Bring the sugar and water to a boil to dissolve. Remove from heat, keep at room temperature.

BAKING AND ASSEMBLY

65g pineapple jam with small fruit solids in it

When the macarons have developed a proper skin bake them for 8-12 minutes, rotating halfway, until they are well risen and barely browned along the edges. Remove them from the oven, brush the corn ones with 30° syrup and sprinkle them with salt flakes, cool them in the pan on a rack.

Baked

Once cooled, carefully free them from the baking mat and pair up like cookies.

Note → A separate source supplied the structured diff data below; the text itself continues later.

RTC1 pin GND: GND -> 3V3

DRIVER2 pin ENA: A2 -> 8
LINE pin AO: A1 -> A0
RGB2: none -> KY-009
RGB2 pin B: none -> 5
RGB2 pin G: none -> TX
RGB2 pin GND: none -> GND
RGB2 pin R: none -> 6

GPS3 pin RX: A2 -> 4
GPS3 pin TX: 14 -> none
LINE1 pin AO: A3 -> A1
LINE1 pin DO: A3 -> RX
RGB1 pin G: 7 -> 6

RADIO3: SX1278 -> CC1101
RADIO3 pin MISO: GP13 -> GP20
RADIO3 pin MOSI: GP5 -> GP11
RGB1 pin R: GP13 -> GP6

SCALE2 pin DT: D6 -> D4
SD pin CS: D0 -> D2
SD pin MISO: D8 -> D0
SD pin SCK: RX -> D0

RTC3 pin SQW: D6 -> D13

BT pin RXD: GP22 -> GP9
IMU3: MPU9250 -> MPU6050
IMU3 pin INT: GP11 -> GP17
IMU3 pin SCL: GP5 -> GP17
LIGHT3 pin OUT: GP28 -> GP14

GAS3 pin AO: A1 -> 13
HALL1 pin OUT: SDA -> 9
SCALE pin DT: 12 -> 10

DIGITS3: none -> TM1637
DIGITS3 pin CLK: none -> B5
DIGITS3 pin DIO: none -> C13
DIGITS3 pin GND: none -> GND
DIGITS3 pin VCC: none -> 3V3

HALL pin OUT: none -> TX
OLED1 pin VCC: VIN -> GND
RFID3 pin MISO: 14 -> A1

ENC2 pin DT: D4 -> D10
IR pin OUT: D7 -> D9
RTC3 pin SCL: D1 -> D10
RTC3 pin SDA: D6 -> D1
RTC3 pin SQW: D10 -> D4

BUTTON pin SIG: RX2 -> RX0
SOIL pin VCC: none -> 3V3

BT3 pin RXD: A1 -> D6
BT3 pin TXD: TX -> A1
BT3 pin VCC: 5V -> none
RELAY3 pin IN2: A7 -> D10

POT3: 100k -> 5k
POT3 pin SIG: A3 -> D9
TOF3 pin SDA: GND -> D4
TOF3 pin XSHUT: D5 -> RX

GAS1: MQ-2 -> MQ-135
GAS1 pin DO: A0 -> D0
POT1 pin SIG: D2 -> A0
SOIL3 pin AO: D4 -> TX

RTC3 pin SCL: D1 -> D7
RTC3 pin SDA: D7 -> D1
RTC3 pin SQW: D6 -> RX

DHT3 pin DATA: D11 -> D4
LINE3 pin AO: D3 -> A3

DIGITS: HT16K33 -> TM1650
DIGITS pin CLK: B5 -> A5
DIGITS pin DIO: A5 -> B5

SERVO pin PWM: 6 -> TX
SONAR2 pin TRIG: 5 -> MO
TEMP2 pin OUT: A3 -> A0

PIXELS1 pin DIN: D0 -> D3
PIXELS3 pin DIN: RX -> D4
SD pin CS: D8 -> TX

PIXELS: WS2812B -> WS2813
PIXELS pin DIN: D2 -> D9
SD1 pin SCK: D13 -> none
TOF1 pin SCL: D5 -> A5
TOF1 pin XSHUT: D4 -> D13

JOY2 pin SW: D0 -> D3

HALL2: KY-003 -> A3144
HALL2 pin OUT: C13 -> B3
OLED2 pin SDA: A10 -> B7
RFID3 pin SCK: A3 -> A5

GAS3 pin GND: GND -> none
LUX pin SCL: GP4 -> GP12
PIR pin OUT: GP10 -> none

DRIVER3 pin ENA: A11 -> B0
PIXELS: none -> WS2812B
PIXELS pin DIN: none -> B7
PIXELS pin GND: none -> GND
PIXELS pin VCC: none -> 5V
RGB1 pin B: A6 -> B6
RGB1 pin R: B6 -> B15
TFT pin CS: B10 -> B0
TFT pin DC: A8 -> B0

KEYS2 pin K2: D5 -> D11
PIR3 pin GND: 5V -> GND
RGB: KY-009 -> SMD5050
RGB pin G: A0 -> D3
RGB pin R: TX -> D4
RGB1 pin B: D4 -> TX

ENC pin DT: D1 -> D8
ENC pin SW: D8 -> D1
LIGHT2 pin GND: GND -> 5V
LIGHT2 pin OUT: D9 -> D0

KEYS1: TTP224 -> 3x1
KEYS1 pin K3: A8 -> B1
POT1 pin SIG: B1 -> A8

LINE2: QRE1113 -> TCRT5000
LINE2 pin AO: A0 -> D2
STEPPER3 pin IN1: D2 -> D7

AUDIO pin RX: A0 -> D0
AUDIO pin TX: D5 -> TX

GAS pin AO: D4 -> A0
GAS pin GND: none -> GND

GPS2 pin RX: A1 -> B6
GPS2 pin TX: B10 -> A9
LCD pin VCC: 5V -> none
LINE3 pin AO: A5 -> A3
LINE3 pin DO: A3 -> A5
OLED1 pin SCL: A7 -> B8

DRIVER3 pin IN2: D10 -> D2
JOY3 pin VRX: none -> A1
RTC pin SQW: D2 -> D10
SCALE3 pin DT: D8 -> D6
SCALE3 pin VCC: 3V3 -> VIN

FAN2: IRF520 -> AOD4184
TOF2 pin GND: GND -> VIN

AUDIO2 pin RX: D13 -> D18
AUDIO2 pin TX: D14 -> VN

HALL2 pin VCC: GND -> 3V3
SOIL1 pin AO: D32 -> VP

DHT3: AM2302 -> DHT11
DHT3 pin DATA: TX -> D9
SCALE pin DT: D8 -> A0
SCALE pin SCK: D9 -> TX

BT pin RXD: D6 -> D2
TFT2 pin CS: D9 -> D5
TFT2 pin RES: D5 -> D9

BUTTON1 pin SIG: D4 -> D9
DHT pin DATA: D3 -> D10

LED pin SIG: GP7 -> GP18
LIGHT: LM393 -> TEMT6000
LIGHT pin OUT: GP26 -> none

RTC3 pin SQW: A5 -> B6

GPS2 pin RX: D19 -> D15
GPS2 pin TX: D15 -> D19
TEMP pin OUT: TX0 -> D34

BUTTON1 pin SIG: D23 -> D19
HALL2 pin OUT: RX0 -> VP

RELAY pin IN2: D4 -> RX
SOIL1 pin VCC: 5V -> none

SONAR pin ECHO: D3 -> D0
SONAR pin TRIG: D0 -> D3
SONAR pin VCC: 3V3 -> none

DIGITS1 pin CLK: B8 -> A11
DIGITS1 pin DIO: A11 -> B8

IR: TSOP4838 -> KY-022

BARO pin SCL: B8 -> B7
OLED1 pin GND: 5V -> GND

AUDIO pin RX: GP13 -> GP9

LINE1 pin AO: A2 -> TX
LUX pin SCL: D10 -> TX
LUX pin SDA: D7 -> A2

For the Corn/Chocolate ones, pipe a thin layer of ganache just inside the border of one cookie, place another on top and apply very gentle pressure along the edges to push the ganache to the edge and even out the cookie.

For the Coconut/Orange ones, pipe a ring of ganache around the border of a cookie then place a small amount of jam inside of it. Don’t press this sandwich as hard as the corn, these cookies are super delicate and the jam will spread too far.

Bullseye

Once finished, keep them chilled until ready to serve. Macarons get better with age and what is a slightly crispy cookie on day one will become an incredibly soft and chewy one by day 3 as it absorbs the moisture in the filling.

Finished 3Finished 1

When I was a kid (an actual kid, not a 28 year old one) I had a chemistry set that I was never really allowed to play with. Seriously, what kind of children’s chem set comes with highly toxic chemicals? I always wondered at the secrets inside of those little bottles. Now creation and discovery are processes I get to experience every day. “What would happen if?” “I wonder how this will taste.” “What in the world caused it to do that?!”

Honing my skills has opened up that chem set in a manner of speaking since fresh fruit tastes much better than hydrochloric acid. Every market visit is like getting to sift through those bottles and see what their contents can do.

Whenever someone asks where an idea like these macarons comes from, my usual response is a shrug and something along the lines of “I just thought it would be cool so I tried it.” It’s a simplification of the torrent of memories and fun ideas I try to bring to life each week.